What is it?
Care Navigating is a way of dealing with appointment requests to help you to see the right person, to provide the right care, in the right place, as soon as possible.
Why are you doing this?
Seeing a doctor is not always the most appropriate thing for patients to do and because there is a national shortage of GPs we hope that by directing some people away from GP appointments those people who really need to see a GP can be seen more quickly.

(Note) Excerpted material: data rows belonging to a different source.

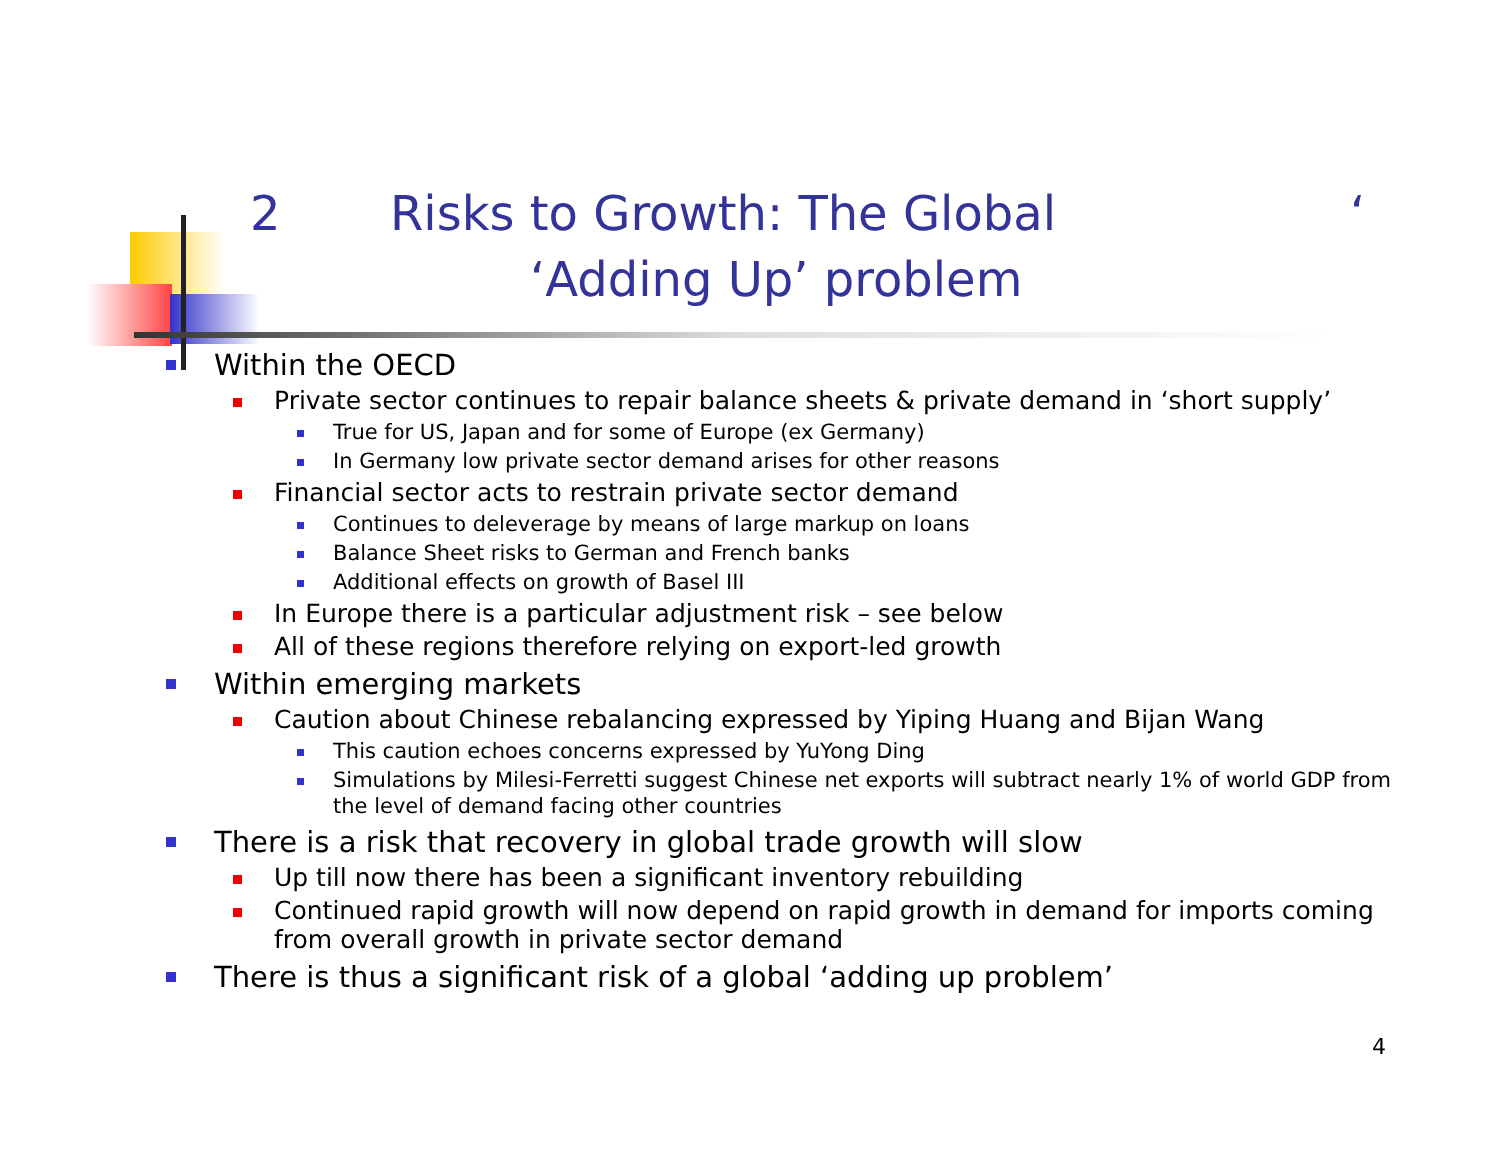2 Risks to Growth: The Global ‘
‘Adding Up’ problem
Within the OECD
Private sector continues to repair balance sheets & private demand in ‘short supply’
True for US, Japan and for some of Europe (ex Germany)
In Germany low private sector demand arises for other reasons
Financial sector acts to restrain private sector demand
Continues to deleverage by means of large markup on loans
Balance Sheet risks to German and French banks
Additional effects on growth of Basel III
In Europe there is a particular adjustment risk – see below
All of these regions therefore relying on export-led growth
Within emerging markets
Caution about Chinese rebalancing expressed by Yiping Huang and Bijan Wang
This caution echoes concerns expressed by YuYong Ding
Simulations by Milesi-Ferretti suggest Chinese net exports will subtract nearly 1% of world GDP from the level of demand facing other countries
There is a risk that recovery in global trade growth will slow
Up till now there has been a significant inventory rebuilding
Continued rapid growth will now depend on rapid growth in demand for imports coming from overall growth in private sector demand
There is thus a significant risk of a global ‘adding up problem’
4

We also think it will give you more choice, for example, not everyone knows that you don’t have to come to your own GP for a smear; or that you can go the pharmacy for some minor ailments and at a time that suits you.
How does it work?
When you ring the surgery for an appointment a trained receptionist, who must abide to a strict code of patient confidentiality, will ask you some questions to give you an appointment with the right person. This is often not a doctor and could be a nurse or clinical pharmacist, or even an organisation outside the surgery.
What sort of organisations?
At the moment we can care navigate to other agencies such as local pharmacies, opticians, Citizens Advice (Healthier and Wealthier Service), the Wellbeing for Life Service, sexual health services and Stop Smoking County Durham.

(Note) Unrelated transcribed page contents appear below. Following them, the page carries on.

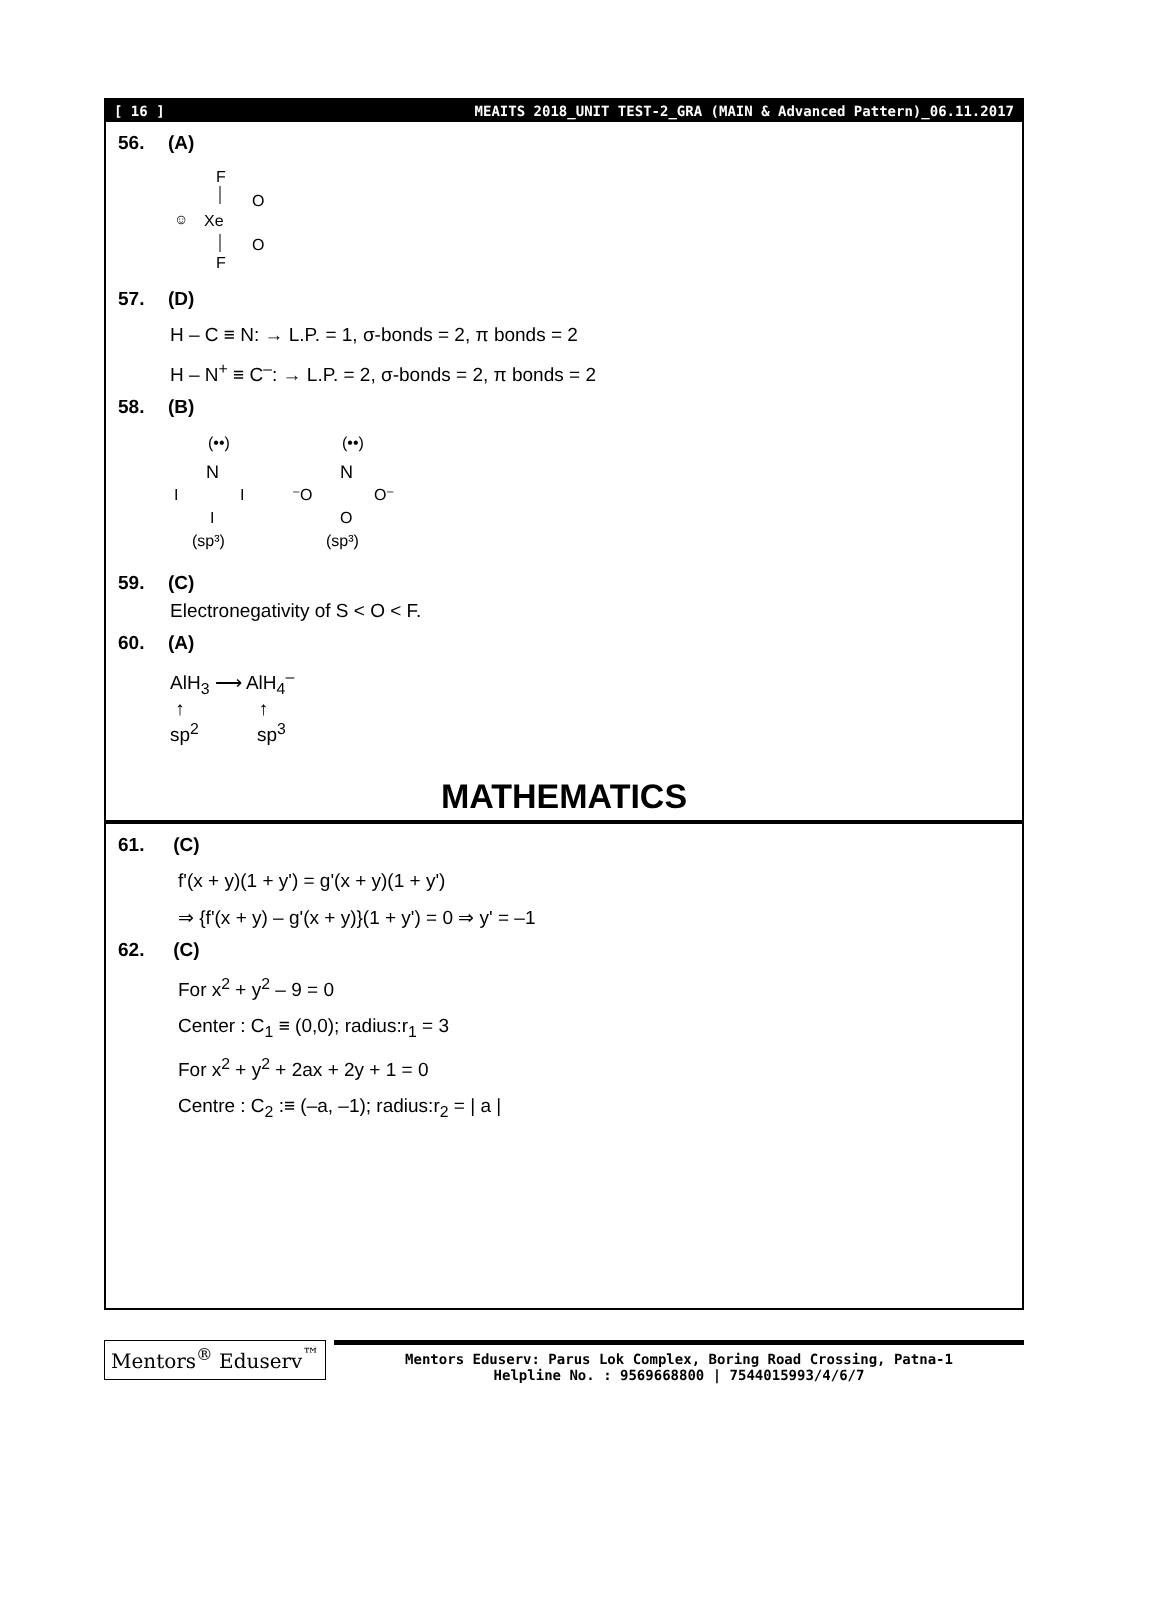[ 16 ] MEAITS 2018_UNIT TEST-2_GRA (MAIN & Advanced Pattern)_06.11.2017
56. (A)
F
☺
Xe
O
O
F
57. (D)
H – C ≡ N: → L.P. = 1, σ-bonds = 2, π bonds = 2
H – N<sup>+</sup> ≡ C<sup>–</sup>: → L.P. = 2, σ-bonds = 2, π bonds = 2
58. (B)
(••)
N
I
I
I
(sp³)
(••)
N
⁻O
O⁻
O
(sp³)
59. (C)
Electronegativity of S < O < F.
60. (A)
AlH<sub>3</sub> ⟶ AlH<sub>4</sub><sup>–</sup>
↑ ↑
sp<sup>2</sup> sp<sup>3</sup>
MATHEMATICS
61. (C)
f'(x + y)(1 + y') = g'(x + y)(1 + y')
⇒ {f'(x + y) – g'(x + y)}(1 + y') = 0 ⇒ y' = –1
62. (C)
For x<sup>2</sup> + y<sup>2</sup> – 9 = 0
Center : C<sub>1</sub> ≡ (0,0); radius:r<sub>1</sub> = 3
For x<sup>2</sup> + y<sup>2</sup> + 2ax + 2y + 1 = 0
Centre : C<sub>2</sub> :≡ (–a, –1); radius:r<sub>2</sub> = | a |
Mentors<sup>®</sup> Eduserv<sup>™</sup>
Mentors Eduserv: Parus Lok Complex, Boring Road Crossing, Patna-1
Helpline No. : 9569668800 | 7544015993/4/6/7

Our doctors often see patients who need help with social problems (e.g. housing, debt etc.) and refer them to the Healthier and Wealthier Service; this could have been done via reception staff and saved a GP appointment. This would also be more convenient for patients and can mean patients would get the help they need more quickly.
Will I have to pay for my medication from the pharmacy or optician?

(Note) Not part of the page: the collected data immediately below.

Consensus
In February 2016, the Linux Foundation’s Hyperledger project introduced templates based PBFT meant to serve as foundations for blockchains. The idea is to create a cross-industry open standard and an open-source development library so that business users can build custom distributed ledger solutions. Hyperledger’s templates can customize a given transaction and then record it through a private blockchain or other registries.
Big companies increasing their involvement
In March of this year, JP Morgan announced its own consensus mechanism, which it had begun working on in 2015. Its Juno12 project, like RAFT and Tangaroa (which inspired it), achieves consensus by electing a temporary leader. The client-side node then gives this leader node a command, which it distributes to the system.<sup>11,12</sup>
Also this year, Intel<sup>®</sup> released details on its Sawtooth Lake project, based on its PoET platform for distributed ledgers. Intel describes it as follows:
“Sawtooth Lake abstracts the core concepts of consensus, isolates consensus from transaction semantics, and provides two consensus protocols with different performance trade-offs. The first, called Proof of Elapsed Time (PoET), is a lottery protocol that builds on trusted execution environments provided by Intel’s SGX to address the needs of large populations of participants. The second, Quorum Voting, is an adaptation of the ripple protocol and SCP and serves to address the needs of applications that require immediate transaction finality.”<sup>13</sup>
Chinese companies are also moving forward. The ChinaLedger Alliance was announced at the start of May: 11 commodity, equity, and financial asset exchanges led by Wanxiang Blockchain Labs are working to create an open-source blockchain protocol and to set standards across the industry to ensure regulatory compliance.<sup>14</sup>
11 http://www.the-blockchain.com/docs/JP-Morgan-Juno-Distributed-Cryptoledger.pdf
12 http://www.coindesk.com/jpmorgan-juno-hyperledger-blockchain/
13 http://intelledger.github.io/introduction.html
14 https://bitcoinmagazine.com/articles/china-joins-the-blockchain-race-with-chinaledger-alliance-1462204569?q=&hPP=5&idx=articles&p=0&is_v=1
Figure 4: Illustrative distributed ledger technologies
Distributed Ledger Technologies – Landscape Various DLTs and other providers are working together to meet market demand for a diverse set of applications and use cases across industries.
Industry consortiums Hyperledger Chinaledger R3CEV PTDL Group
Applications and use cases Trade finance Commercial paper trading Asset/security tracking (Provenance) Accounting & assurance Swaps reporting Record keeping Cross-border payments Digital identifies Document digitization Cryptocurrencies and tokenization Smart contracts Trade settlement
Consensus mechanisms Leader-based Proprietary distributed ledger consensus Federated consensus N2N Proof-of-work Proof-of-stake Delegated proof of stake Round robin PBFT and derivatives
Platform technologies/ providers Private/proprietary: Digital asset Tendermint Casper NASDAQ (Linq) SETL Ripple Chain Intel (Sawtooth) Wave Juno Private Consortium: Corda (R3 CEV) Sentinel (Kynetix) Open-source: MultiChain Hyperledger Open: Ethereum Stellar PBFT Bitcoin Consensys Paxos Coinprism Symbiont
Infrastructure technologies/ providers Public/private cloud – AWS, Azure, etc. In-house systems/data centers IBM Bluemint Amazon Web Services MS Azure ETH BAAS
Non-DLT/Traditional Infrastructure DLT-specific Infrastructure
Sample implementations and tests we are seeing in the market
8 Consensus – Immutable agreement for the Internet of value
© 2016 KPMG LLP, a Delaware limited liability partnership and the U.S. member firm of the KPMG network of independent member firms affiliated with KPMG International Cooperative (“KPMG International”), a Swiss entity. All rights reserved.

If you don’t usually pay for your prescriptions you can still get some medication at the pharmacy for free as part of the pharmacy minor ailment scheme. Any medication you need from the optician will have to be paid for, although this medication usually costs less than a prescription charge.
What if I don’t want to say what I want to see the doctor about?
You don’t have to. For routine appointments the receptionist will always ask you but you can, of course, choose not to discuss this with anyone other than the doctor.
The exception is where you ask for an emergency appointment slot; in this case our policy has not changed and receptionists are not allowed to give you an appointment without telling the clinician what it is for.
Is this clinical triaging?
No, the receptionists aren’t clinicians.